Here is a working configuration: (please note that apiVersion has changed since the question has been asked)
Ingress configuration
ingress-service.yaml
apiVersion: networking.k8s.io/v1
kind: Ingress
metadata:
annotations:
kubernetes.io/ingress.class: nginx
nginx.ingress.kubernetes.io/ssl-redirect: "true"
nginx.ingress.kubernetes.io/force-ssl-redirect: "true"
nginx.ingress.kubernetes.io/use-regex: "true"
nginx.ingress.kubernetes.io/proxy-body-size: "64m"
cert-manager.io/cluster-issuer: "letsencrypt-prod"
name: ingress-service
namespace: default
spec:
tls:
- hosts:
- example.com
secretName: letsencrypt-prod
rules:
- host: example.com
http:
paths:
- backend:
service:
name: app-sockets-cluster-ip-service
port:
number: 3003
path: /app-sockets/?(.*)
pathType: Prefix
On the service (Express.js):
app.js
const redisAdapter = require('socket.io-redis');
const io = require('socket.io')(server, {
path: `${ global.NODE_ENV === 'development' ? '' : '/app-sockets' }/sockets/`,
cors: {
origin: '*',
methods: ['GET', 'POST'],
},
});
io.adapter(redisAdapter({
host: global.REDIS_HOST,
port: 6379,
}));
io.of('/').adapter.on('error', err => console.log('Redis Adapter error! ', err));
io.on('connection', () => {
//...
});
The global.NODE_ENV === 'development' ? '' : '/app-sockets' bit is related to an issue in development. If you change it here, you must also change it in the snippet below.
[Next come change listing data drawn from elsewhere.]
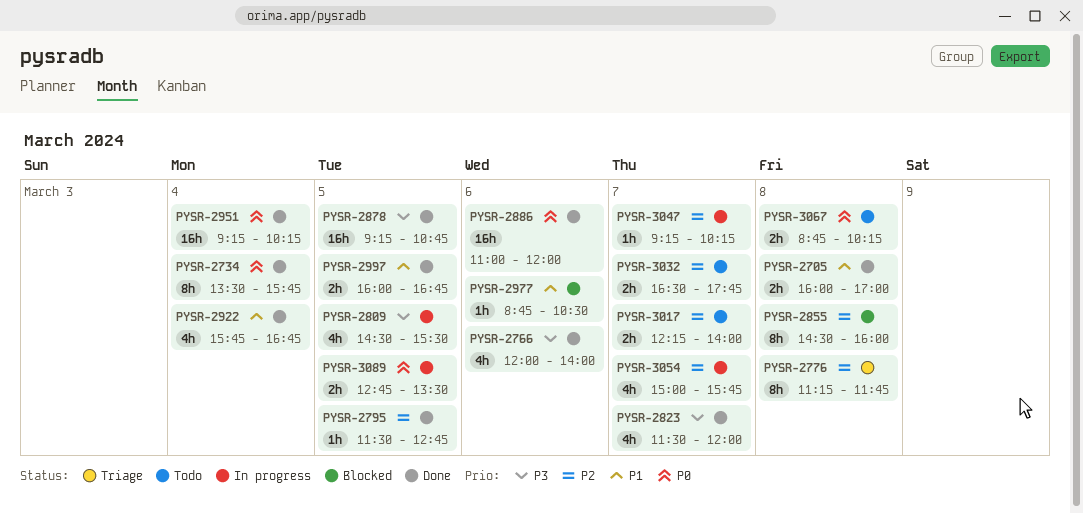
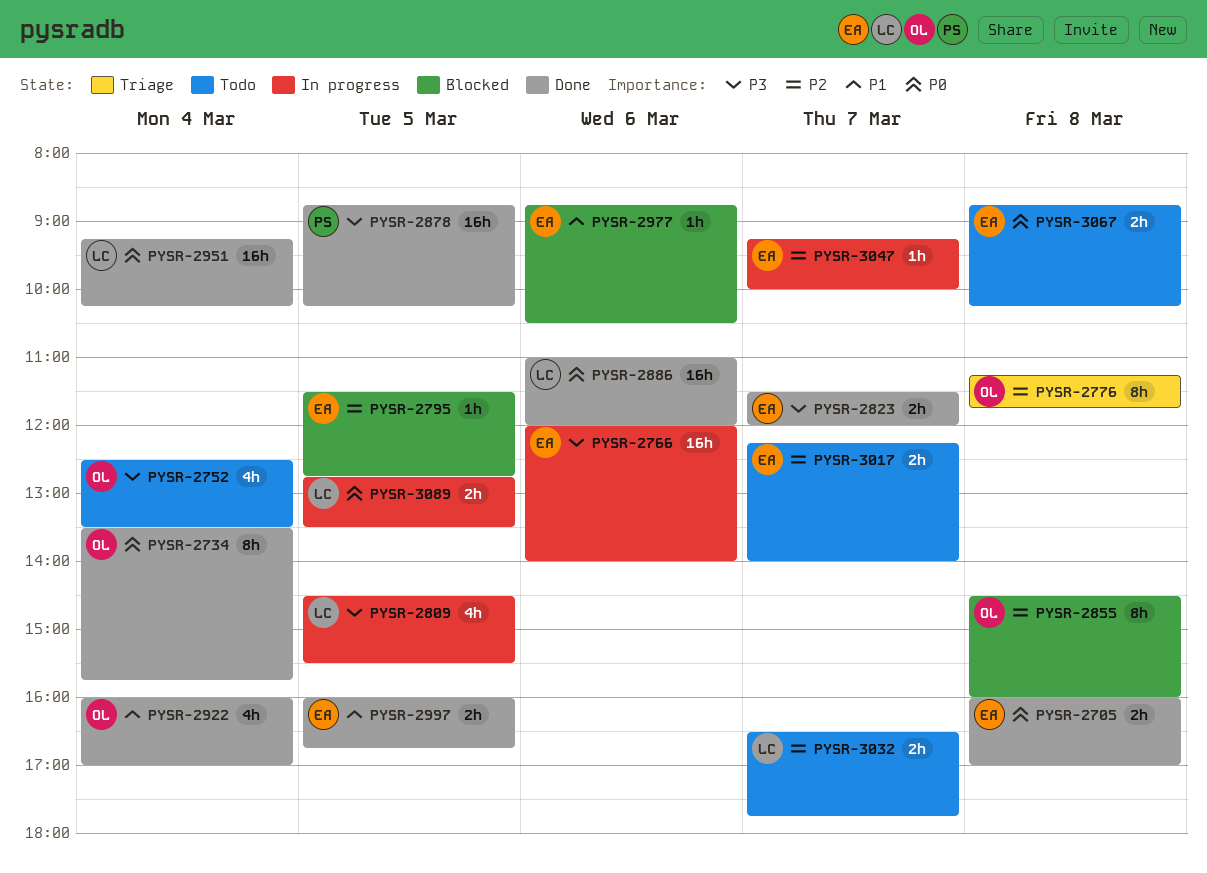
PYSR-2705, priority: P1 -> P0
PYSR-2752: none -> present
PYSR-2766, status: Done -> In progress
PYSR-2766, estimate: 4h -> 16h
PYSR-2795, status: Done -> Blocked
PYSR-2823, estimate: 4h -> 2h
PYSR-2878, begins: 09:15 -> 08:45
PYSR-2878, ends: 10:45 -> 10:15
PYSR-2922, begins: 15:45 -> 16:00
PYSR-2922, ends: 16:45 -> 17:00
PYSR-3047, ends: 10:15 -> 10:00
PYSR-3054: present -> none

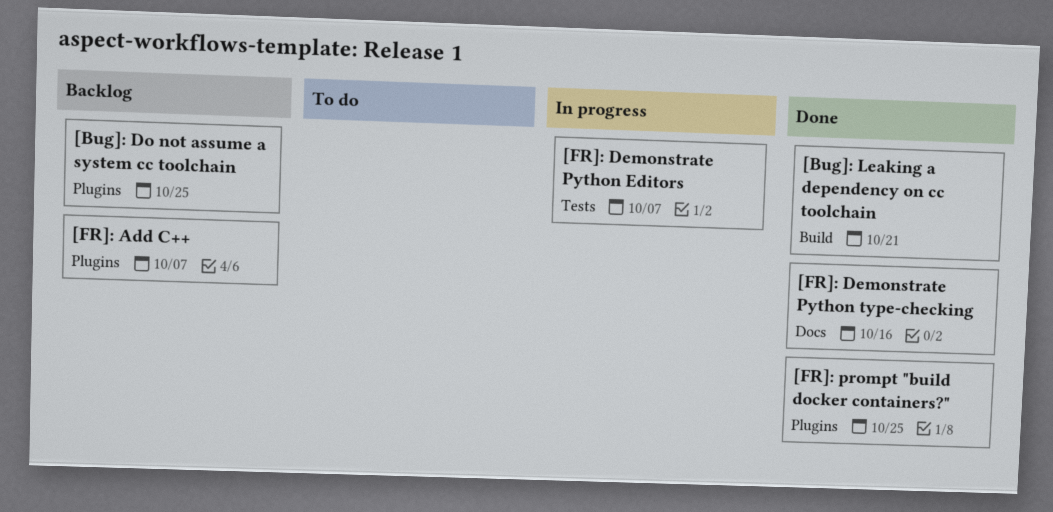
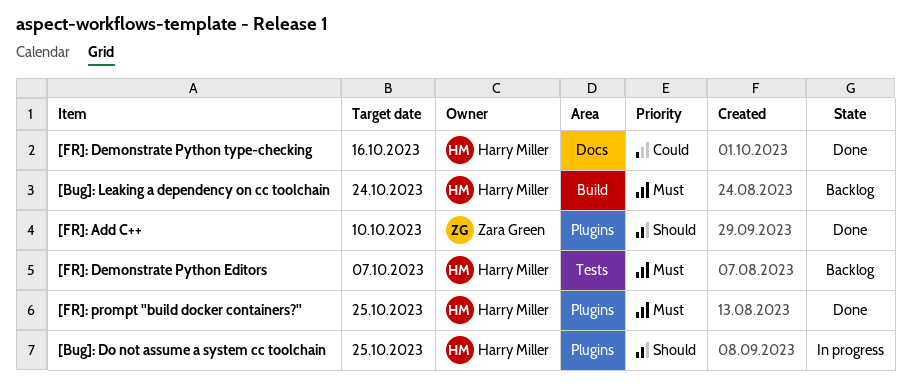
[Bug]: Do not assume a system cc toolchain, status: Backlog -> In progress
[Bug]: Leaking a dependency on cc toolchain, status: Done -> Backlog
[Bug]: Leaking a dependency on cc toolchain, due: Oct 21 -> Oct 24
[FR]: Add C++, status: Backlog -> Done
[FR]: Add C++, due: Oct 7 -> Oct 10
[FR]: Demonstrate Python Editors, status: In progress -> Backlog

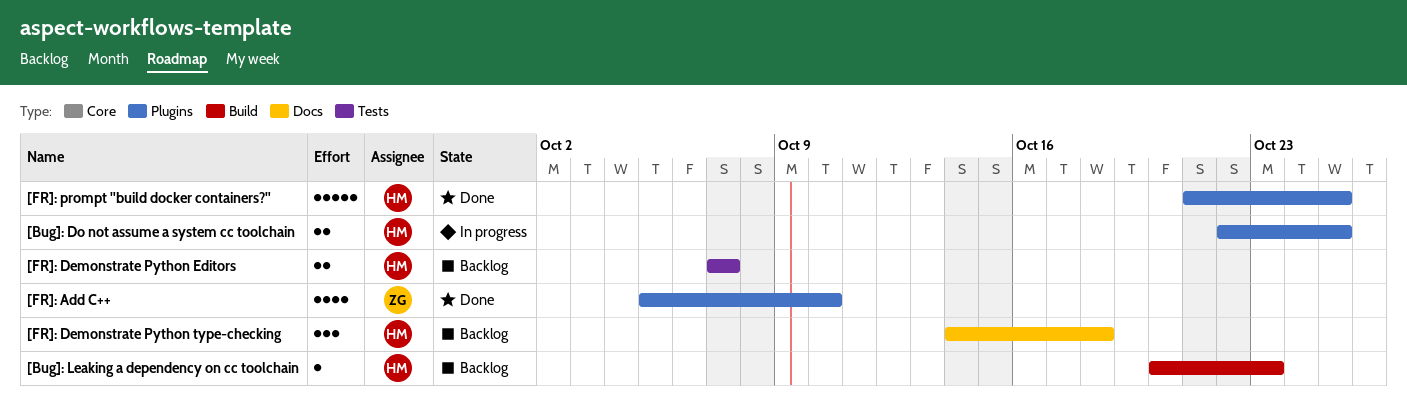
[Bug]: Leaking a dependency on cc toolchain, due: Oct 24 -> Oct 23
[FR]: Demonstrate Python type-checking, status: Done -> Backlog
[FR]: Demonstrate Python type-checking, due: Oct 16 -> Oct 18

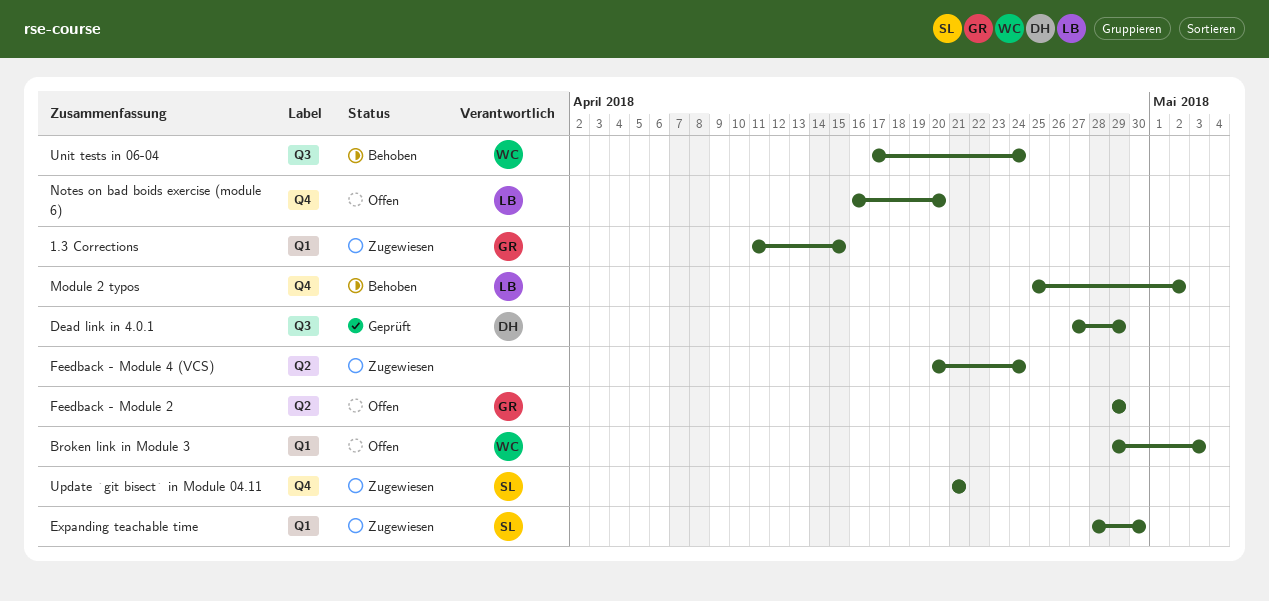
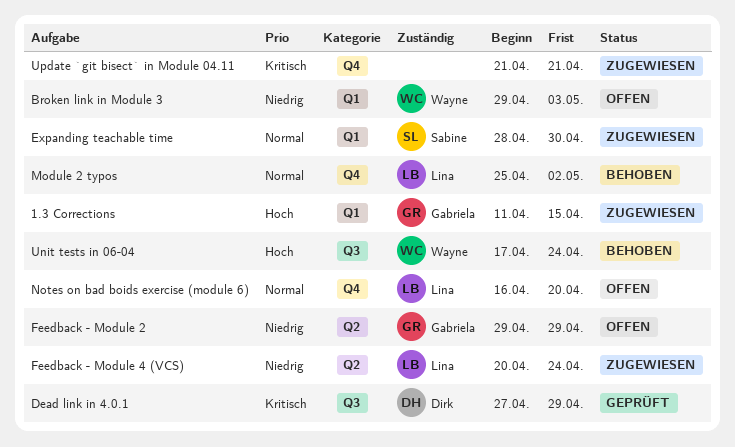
Feedback - Module 4 (VCS), owner: none -> Lina
Update `git bisect` in Module 04.11, owner: Sabine -> none

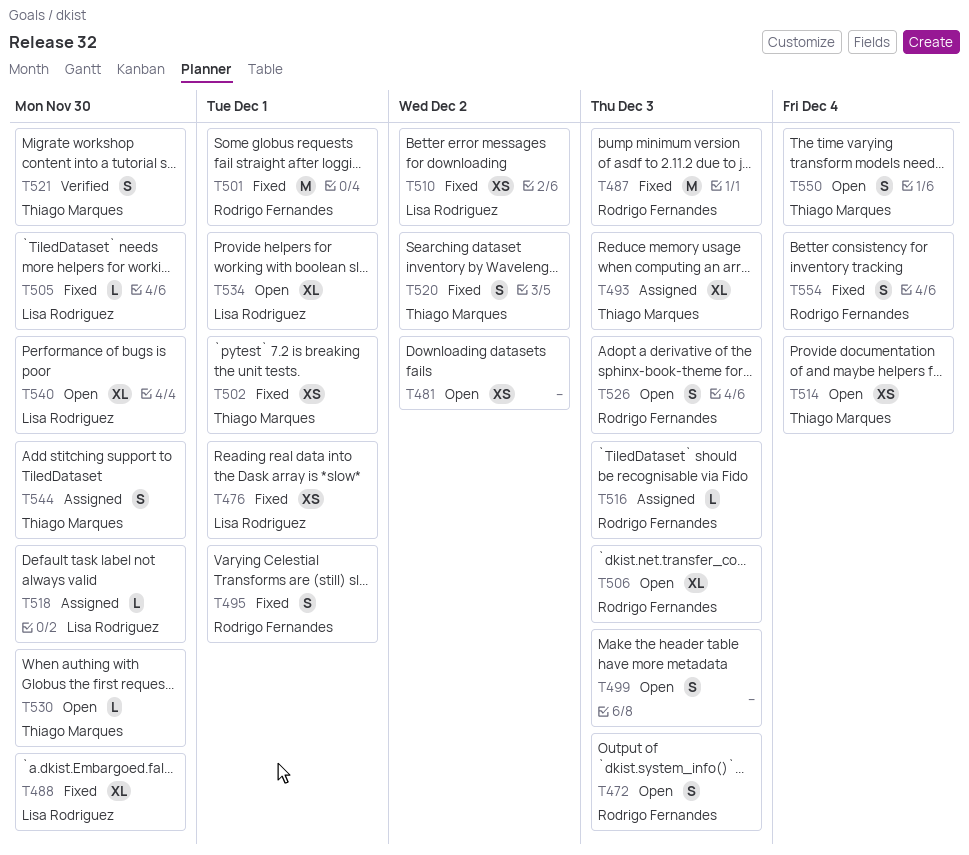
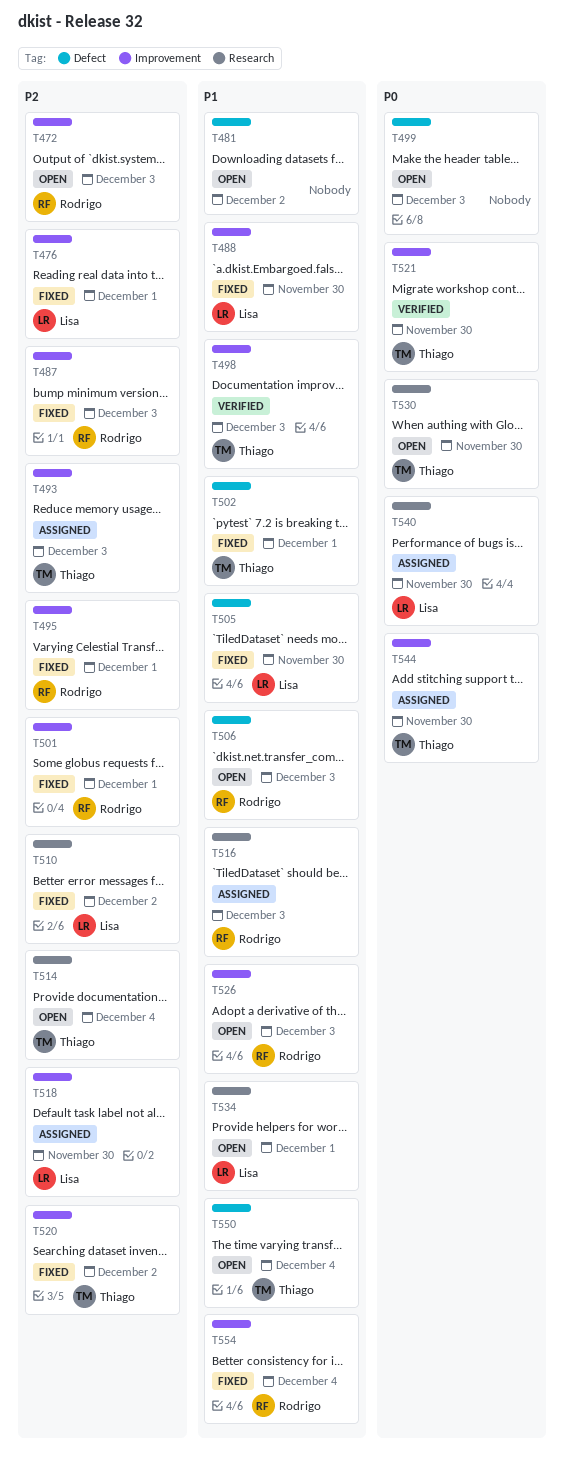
T498: none -> present
T540, status: Open -> Assigned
In development the service is under http://localhost:3003 (sockets endpoint is http://localhost:3003/sockets).
In production the service is under https://example.com/app-sockets (sockets endpoint is https://example.com/app-sockets/sockets).
On frontend
connectToWebsocketsService.js
/**
* Connect to a websockets service
* @param tokens {Object}
* @param successCallback {Function}
* @param failureCallback {Function}
*/
export const connectToWebsocketsService = (tokens, successCallback, failureCallback) => {
//SOCKETS_URL = NODE_ENV === 'development' ? 'http://localhost:3003' : 'https://example.com/app-sockets'
const socket = io(`${ SOCKETS_URL.replace('/app-sockets', '') }`, {
path: `${ NODE_ENV === 'development' ? '' : '/app-sockets' }/sockets/`,
reconnect: true,
secure: true,
transports: ['polling', 'websocket'], //required
query: {
// optional
},
auth: {
...generateAuthorizationHeaders(tokens), //optional
},
});
socket.on('connect', successCallback(socket));
socket.on('reconnect', successCallback(socket));
socket.on('connect_error', failureCallback);
};
Note: I wasn't able to do it on the project mentioned in the question, but I have on another project which is hosted on EKS, not GKE. Feel free to confirm if this works for you on GKE as well.